Avoided Phase Transitions and Glassy Dynamics In Geometrically Frustrated Systems and Non-Abelian Theories

TL;DR

This paper explores how infinitesimal non-abelian gauge backgrounds induce large degeneracies and avoid critical transitions in frustrated systems, leading to glassy dynamics and modified thermodynamics.

Contribution

It introduces a microscopic framework predicting avoided critical points and glassy behavior in systems with non-abelian gauge backgrounds, extending previous models.

Findings

Enhanced degeneracy from small non-abelian backgrounds alters thermodynamics.

Derived Vogel-Fulcher dynamics for various glass models.

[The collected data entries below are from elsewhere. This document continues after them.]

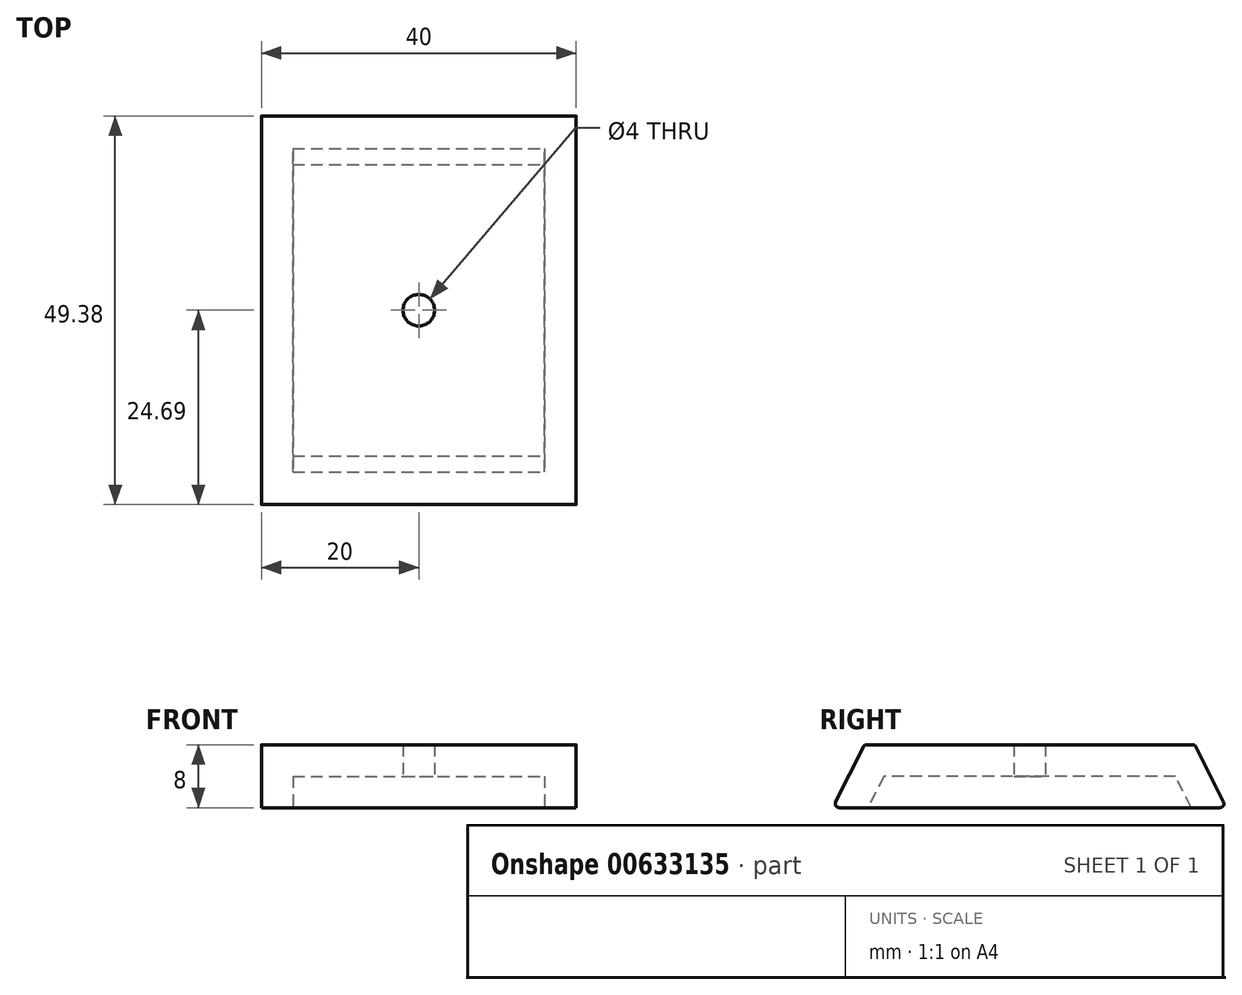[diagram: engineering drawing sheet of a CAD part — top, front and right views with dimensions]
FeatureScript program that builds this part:
annotation { "Feature Type Name" : "Feature", "Feature Type Description" : "" }
export const myFeature = defineFeature(function(context is Context, id is Id, definition is map)
    precondition{}
    {
        {
            var Q0;
            Q0=qCreatedBy(makeId("Right.planeOp"),FACE);
            var sketch = newSketch(context, id + "F0", { "sketchPlane" : qUnion([Q0])});
            skLineSegment(sketch, "E0", {"start": v(0, 0) * mm, "end": v(50, 0) * mm});
            skLineSegment(sketch, "E1", {"start": v(50, 0) * mm, "end": v(46, 8) * mm});
            skLineSegment(sketch, "E2", {"start": v(46, 8) * mm, "end": v(4, 8) * mm});
            skLineSegment(sketch, "E3", {"start": v(4, 8) * mm, "end": v(0, 0) * mm});
            skLineSegment(sketch, "E4", {"start": v(25, 0) * mm, "end": v(25, 8) * mm, "construction": true});
            skSolve(sketch);
        }
        {
            var Q0;
            Q0=makeQuery(id+"F0.imprint","IMPRINT",FACE,{"disambiguationData":[TD([[makeQuery(id+"F0.imprint","IMPRINT",EDGE,{"derivedFrom":sQuery(id+"F0.wireOp",EDGE,"E0")}),1.0]])]});
            extrude(context, id + "F1", {"entities" : qUnion([Q0]), "depth" : 40 * mm, "offsetDistance" : 25.4 * mm});
        }
        {
            var Q0;
            Q0=makeQuery(id+"F1.opExtrude","SWEPT_EDGE",EDGE,{"disambiguationData":[OSD([sQuery(id+"F0.wireOp",EDGE,"E2"),sQuery(id+"F0.wireOp",EDGE,"E3")])]});
            var Q1;
            Q1=makeQuery(id+"F1.opExtrude","SWEPT_EDGE",EDGE,{"disambiguationData":[OSD([sQuery(id+"F0.wireOp",EDGE,"E1"),sQuery(id+"F0.wireOp",EDGE,"E2")])]});
            var Q2;
            Q2=makeQuery(id+"F1.opExtrude","SWEPT_EDGE",EDGE,{"disambiguationData":[OSD([sQuery(id+"F0.wireOp",EDGE,"E0"),sQuery(id+"F0.wireOp",EDGE,"E3")])]});
            var Q3;
            Q3=makeQuery(id+"F1.opExtrude","SWEPT_EDGE",EDGE,{"disambiguationData":[OSD([sQuery(id+"F0.wireOp",EDGE,"E0"),sQuery(id+"F0.wireOp",EDGE,"E1")])]});
            fillet(context, id + "F2", {"entities" : qUnion([Q0, Q1, Q2, Q3]), "radius" : 0.5 * mm, "tangentPropagation" : true, "allowEdgeOverflow" : false});
        }
        {
            var Q0;
            Q0=makeQuery(id+"F1.opExtrude","SWEPT_FACE",FACE,{"disambiguationData":[OSD([sQuery(id+"F0.wireOp",EDGE,"E0")])]});
            shell(context, id + "F3", {"entities" : qUnion([Q0]), "thickness" : 4 * mm});
        }
        {
            var Q0;
            Q0=makeQuery(id+"F3.opShell","OFFSET_FACE",FACE,{"disambiguationData":[OSD([sQuery(id+"F0.wireOp",EDGE,"E2")])]});
            var sketch = newSketch(context, id + "F4", { "sketchPlane" : qUnion([Q0])});
            skCircle(sketch, "E5", {"center": v(20, -25) * mm, "radius": 2 * mm});
            skPoint(sketch, "E5.centerSnap0", {"position": v(36, -25) * mm});
            skPoint(sketch, "E5.centerSnap1", {"position": v(20, -43.53) * mm});
            skSolve(sketch);
        }
        {
            var Q0;
            Q0=makeQuery(id+"F4.imprint","IMPRINT",FACE,{"disambiguationData":[TD([[makeQuery(id+"F4.imprint","IMPRINT",EDGE,{"derivedFrom":sQuery(id+"F4.wireOp",EDGE,"E5")}),1.0]])]});
            var Q1;
            Q1=sQuery(id+"F4.wireOp",EDGE,"E5");
            var Q2;
            Q2=makeQuery(id+"F1.opExtrude","SWEPT_FACE",FACE,{"disambiguationData":[OSD([sQuery(id+"F0.wireOp",EDGE,"E2")])]});
            extrude(context, id + "F5", {"entities" : qUnion([Q0]), "operationType" : NewBodyOperationType.REMOVE, "surfaceEntities" : qUnion([Q1]), "endBound" : BoundingType.UP_TO_SURFACE, "oppositeDirection" : true, "depth" : 25 * mm, "endBoundEntityFace" : qUnion([Q2]), "offsetDistance" : 25 * mm});
        }
    });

Demonstrated generalized Mermin-Wagner inequality relating order parameter and relaxation times.

Abstract

We demonstrate that the application of any external uniform non-abelian gauge background, no matter how small, leads to a greatly enhanced degeneracy. This degeneracy is so large that even a non-abelian background field of infinitesimal strength leads to a shocking change in the thermodynamics. The critical temperature might be discontinuously depressed and an "avoided critical point" will emerge. Similar models were previously employed to describe the micropscopics of metallic glasses and correctly predicted the locations of the structure factor peaks. We will compare one of the fitted parameters in these plots (the magnitude of the "avoided critical temperature" for each of the supercooled liquids) and demonstrate that, on average, these might be well predicted by our microscopic picture. We find a generalized version of the Mermin-Wagner inequality which connects the magnitude of the order parameter (the absence of entropic effects) to the characteristic relaxation times present in any system. We derive Vogel-Fulcher dynamics for a multitude of glass models (including non-Abelian gauge backgrounds), and try to fortify earlier ideas suggesting avoided critical dynamics.